INSTRUCTIONS FOR THE TASK ▸
The required output is all lines below that contain the word "بزرگراه".

SUPPLIED INFORMATION ▸
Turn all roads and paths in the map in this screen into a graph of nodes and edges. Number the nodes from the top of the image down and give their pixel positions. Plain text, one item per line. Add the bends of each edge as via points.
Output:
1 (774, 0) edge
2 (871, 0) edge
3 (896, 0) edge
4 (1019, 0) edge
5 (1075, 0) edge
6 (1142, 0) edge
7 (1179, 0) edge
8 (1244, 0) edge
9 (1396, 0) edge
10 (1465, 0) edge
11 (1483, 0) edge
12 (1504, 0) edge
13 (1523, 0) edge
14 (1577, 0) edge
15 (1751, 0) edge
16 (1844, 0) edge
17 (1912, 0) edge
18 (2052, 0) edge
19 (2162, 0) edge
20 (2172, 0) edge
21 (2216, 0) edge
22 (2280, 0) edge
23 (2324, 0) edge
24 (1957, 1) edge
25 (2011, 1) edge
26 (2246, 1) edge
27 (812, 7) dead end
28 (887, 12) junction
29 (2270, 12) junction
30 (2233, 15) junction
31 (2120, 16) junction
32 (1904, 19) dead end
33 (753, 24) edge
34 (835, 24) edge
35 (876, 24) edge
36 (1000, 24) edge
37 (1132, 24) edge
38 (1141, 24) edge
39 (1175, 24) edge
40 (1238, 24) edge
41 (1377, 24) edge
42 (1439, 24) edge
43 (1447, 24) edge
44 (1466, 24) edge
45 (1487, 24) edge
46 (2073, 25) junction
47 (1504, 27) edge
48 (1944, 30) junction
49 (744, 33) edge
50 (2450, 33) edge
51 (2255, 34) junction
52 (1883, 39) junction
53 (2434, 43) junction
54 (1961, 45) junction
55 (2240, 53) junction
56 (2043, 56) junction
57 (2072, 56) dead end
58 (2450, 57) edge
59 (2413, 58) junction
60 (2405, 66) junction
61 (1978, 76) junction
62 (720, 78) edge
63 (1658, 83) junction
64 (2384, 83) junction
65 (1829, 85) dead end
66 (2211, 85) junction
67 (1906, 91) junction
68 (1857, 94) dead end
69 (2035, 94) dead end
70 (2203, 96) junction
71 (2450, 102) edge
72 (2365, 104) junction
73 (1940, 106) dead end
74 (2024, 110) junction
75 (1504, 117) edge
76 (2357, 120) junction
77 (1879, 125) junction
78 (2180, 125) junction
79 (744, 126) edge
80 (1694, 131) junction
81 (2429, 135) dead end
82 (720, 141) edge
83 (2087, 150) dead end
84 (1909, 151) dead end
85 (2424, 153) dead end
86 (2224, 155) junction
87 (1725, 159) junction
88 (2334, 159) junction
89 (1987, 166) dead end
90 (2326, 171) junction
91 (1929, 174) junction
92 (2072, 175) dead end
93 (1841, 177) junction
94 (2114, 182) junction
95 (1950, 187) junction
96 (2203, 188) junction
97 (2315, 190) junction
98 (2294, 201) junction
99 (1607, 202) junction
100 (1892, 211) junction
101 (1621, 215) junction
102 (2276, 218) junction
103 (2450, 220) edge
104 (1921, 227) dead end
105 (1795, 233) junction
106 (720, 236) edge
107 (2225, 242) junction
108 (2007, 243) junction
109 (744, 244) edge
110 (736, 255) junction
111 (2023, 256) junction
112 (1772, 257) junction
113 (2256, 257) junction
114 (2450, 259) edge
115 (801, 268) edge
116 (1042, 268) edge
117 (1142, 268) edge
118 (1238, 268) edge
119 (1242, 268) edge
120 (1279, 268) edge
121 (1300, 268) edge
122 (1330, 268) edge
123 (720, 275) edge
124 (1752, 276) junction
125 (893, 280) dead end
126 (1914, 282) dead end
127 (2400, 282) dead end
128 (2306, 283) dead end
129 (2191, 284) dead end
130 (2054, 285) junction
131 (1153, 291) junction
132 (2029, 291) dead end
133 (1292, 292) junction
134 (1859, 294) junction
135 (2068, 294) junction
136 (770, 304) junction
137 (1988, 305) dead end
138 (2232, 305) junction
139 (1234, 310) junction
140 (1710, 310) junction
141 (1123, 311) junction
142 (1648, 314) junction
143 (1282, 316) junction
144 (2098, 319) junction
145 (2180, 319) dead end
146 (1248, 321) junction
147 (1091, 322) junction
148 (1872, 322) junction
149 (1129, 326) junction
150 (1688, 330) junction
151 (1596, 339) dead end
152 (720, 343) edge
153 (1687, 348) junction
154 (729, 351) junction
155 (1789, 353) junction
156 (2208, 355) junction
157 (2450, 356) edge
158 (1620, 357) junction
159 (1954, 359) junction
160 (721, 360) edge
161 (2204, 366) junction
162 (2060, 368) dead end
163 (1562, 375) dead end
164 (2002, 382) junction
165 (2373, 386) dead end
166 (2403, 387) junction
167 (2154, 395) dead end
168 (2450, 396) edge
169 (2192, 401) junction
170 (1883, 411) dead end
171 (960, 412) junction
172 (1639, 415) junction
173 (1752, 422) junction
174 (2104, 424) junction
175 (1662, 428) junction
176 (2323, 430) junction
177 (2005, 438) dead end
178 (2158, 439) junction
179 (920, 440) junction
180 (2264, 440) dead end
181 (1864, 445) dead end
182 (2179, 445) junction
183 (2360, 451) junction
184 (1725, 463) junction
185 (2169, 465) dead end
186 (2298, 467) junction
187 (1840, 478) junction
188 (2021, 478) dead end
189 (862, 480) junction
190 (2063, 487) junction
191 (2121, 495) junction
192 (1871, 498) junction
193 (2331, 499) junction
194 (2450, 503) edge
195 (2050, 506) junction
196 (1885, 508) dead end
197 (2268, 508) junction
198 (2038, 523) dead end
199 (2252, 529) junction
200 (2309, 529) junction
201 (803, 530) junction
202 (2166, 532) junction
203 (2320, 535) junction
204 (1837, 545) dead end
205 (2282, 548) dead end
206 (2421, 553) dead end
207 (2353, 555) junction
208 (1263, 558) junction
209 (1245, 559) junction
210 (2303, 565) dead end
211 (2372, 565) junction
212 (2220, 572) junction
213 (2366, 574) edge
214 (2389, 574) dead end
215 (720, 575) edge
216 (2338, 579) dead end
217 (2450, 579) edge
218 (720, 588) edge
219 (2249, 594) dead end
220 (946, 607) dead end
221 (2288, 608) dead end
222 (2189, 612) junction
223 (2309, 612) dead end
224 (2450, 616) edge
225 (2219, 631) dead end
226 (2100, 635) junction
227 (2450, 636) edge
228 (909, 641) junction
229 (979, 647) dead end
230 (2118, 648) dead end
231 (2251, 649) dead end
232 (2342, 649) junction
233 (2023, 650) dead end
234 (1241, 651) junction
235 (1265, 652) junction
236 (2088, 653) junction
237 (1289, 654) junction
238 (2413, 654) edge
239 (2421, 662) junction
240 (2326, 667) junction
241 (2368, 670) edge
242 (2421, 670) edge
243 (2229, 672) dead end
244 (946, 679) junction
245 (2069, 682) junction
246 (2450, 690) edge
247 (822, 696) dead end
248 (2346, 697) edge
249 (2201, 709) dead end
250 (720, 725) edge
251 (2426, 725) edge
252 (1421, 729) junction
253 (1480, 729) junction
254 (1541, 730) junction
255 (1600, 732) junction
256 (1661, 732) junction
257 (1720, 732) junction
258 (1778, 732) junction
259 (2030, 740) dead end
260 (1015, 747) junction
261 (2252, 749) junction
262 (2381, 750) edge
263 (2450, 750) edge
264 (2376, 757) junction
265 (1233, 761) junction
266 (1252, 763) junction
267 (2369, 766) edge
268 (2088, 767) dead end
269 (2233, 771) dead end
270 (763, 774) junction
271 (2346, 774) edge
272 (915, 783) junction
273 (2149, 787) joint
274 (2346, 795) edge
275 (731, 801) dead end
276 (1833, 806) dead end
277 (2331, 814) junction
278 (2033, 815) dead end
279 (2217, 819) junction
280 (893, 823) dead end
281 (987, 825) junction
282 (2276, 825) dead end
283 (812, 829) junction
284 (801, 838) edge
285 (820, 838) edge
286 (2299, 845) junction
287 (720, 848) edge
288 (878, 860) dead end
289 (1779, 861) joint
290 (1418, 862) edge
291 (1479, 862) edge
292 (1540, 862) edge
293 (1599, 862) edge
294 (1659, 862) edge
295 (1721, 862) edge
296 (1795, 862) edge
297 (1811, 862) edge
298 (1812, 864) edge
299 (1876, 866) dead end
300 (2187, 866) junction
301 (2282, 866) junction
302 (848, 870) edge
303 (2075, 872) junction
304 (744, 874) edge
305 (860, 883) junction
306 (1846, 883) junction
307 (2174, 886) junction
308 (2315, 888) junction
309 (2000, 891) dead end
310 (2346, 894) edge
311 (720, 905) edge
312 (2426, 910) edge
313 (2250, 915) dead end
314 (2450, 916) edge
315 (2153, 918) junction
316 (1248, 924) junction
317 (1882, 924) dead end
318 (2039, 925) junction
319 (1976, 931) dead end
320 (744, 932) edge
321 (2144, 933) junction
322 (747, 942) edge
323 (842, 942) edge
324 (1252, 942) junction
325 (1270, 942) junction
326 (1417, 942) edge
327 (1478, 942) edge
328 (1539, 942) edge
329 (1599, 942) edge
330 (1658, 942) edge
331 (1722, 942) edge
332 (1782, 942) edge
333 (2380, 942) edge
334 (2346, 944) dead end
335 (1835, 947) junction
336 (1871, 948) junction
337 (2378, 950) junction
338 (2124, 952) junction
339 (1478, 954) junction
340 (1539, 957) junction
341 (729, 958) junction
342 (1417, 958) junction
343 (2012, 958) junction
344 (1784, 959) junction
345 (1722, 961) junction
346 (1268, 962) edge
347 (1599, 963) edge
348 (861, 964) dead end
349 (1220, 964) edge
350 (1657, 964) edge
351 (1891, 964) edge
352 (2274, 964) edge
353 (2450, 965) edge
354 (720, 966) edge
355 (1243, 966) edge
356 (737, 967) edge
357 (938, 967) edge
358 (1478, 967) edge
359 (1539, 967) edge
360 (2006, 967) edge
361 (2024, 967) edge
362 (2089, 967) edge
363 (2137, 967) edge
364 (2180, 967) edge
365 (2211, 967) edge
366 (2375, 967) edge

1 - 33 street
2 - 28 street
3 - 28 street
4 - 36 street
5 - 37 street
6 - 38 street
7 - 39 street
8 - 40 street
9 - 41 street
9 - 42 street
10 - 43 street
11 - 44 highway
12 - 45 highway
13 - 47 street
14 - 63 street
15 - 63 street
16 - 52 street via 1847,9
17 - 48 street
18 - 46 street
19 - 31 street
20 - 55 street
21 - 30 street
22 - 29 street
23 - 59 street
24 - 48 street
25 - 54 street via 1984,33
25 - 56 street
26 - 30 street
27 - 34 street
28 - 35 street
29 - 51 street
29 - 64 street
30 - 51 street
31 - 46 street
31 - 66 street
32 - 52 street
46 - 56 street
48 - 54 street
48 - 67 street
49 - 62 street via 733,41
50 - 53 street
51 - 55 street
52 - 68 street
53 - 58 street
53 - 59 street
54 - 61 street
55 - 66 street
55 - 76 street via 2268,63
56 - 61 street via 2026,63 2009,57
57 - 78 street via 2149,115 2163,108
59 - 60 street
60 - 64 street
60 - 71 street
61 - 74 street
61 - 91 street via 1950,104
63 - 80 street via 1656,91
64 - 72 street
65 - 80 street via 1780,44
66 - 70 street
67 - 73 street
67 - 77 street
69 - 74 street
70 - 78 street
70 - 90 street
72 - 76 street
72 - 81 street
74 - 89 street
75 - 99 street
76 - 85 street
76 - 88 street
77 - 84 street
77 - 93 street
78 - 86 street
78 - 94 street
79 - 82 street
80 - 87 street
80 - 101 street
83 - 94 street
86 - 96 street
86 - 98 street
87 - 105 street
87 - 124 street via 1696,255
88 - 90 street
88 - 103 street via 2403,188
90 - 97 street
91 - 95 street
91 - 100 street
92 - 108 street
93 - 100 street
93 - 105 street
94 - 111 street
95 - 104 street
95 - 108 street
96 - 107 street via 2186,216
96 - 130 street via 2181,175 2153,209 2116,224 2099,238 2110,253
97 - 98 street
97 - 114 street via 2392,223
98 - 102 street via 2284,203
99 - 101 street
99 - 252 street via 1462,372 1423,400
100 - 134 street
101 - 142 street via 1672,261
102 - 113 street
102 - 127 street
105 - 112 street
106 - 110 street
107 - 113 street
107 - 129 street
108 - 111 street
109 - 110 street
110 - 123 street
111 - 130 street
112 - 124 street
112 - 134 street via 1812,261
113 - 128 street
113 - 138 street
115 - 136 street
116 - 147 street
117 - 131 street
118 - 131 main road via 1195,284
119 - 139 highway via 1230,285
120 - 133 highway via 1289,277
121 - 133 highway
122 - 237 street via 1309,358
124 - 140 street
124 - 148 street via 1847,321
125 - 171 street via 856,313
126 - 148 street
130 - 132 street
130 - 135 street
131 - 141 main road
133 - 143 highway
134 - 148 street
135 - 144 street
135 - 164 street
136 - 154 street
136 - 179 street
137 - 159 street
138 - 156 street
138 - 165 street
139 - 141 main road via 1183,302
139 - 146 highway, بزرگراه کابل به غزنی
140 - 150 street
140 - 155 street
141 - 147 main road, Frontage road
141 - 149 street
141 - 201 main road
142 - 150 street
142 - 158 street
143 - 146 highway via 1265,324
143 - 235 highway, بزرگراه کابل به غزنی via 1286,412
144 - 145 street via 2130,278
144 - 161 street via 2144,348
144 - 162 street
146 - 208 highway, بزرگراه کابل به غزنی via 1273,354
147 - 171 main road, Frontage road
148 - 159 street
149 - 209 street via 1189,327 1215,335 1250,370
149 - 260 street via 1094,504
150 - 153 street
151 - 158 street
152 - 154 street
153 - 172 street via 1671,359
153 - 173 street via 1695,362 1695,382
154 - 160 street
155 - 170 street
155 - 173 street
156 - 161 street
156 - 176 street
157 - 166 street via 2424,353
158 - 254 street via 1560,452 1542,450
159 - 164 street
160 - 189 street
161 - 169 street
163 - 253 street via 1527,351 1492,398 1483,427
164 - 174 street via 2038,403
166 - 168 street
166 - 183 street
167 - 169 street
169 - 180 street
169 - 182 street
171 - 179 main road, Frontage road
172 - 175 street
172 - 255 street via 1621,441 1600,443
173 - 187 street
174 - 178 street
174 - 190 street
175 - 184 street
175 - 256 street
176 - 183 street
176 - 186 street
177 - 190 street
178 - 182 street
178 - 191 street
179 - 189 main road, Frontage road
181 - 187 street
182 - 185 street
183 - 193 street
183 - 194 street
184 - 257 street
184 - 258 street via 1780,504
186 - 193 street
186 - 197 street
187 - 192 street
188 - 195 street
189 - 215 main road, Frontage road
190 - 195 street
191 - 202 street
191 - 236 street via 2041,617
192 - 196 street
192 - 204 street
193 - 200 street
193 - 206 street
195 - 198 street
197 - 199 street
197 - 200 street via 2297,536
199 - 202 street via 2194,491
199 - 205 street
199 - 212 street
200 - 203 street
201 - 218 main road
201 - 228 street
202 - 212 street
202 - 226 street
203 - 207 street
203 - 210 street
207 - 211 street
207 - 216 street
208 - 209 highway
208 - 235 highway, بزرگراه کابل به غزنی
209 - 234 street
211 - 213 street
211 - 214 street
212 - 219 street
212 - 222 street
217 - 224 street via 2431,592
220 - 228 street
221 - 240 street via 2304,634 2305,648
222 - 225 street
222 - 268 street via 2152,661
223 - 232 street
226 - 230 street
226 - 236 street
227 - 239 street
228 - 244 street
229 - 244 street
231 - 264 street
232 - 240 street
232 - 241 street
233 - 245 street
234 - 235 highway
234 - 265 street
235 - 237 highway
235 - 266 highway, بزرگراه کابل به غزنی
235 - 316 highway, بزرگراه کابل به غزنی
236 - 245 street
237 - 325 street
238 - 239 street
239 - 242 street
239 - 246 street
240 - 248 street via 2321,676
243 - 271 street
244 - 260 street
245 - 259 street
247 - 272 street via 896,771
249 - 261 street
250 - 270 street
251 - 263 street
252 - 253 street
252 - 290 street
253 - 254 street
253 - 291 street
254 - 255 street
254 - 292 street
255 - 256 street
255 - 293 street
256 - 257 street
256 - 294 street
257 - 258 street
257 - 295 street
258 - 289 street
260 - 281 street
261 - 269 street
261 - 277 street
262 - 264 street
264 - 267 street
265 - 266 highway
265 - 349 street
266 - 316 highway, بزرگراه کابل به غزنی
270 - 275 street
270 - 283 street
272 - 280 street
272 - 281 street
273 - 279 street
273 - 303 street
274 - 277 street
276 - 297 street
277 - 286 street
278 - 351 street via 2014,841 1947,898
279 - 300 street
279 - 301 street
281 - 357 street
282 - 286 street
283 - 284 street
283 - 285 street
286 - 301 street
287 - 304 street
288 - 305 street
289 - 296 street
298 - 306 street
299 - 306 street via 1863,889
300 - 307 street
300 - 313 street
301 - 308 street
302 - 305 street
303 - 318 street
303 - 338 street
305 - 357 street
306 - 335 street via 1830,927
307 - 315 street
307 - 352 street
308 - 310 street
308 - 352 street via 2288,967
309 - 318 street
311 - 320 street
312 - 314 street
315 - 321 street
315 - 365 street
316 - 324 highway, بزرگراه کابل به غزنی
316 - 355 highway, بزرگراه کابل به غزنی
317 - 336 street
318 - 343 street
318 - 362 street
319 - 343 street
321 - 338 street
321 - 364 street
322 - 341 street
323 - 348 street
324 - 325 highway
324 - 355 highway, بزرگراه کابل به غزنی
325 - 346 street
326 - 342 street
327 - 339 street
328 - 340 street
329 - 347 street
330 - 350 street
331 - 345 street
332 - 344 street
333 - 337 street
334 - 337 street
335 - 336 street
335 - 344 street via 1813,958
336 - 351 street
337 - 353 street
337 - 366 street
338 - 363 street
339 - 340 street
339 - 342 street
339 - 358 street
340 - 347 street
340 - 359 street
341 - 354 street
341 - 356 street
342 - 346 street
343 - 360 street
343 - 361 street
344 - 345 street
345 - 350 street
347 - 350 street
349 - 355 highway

SOLUTION TO THE PROBLEM ▸
139 - 146 highway, بزرگراه کابل به غزنی
143 - 235 highway, بزرگراه کابل به غزنی via 1286,412
146 - 208 highway, بزرگراه کابل به غزنی via 1273,354
208 - 235 highway, بزرگراه کابل به غزنی
235 - 266 highway, بزرگراه کابل به غزنی
235 - 316 highway, بزرگراه کابل به غزنی
266 - 316 highway, بزرگراه کابل به غزنی
316 - 324 highway, بزرگراه کابل به غزنی
316 - 355 highway, بزرگراه کابل به غزنی
324 - 355 highway, بزرگراه کابل به غزنی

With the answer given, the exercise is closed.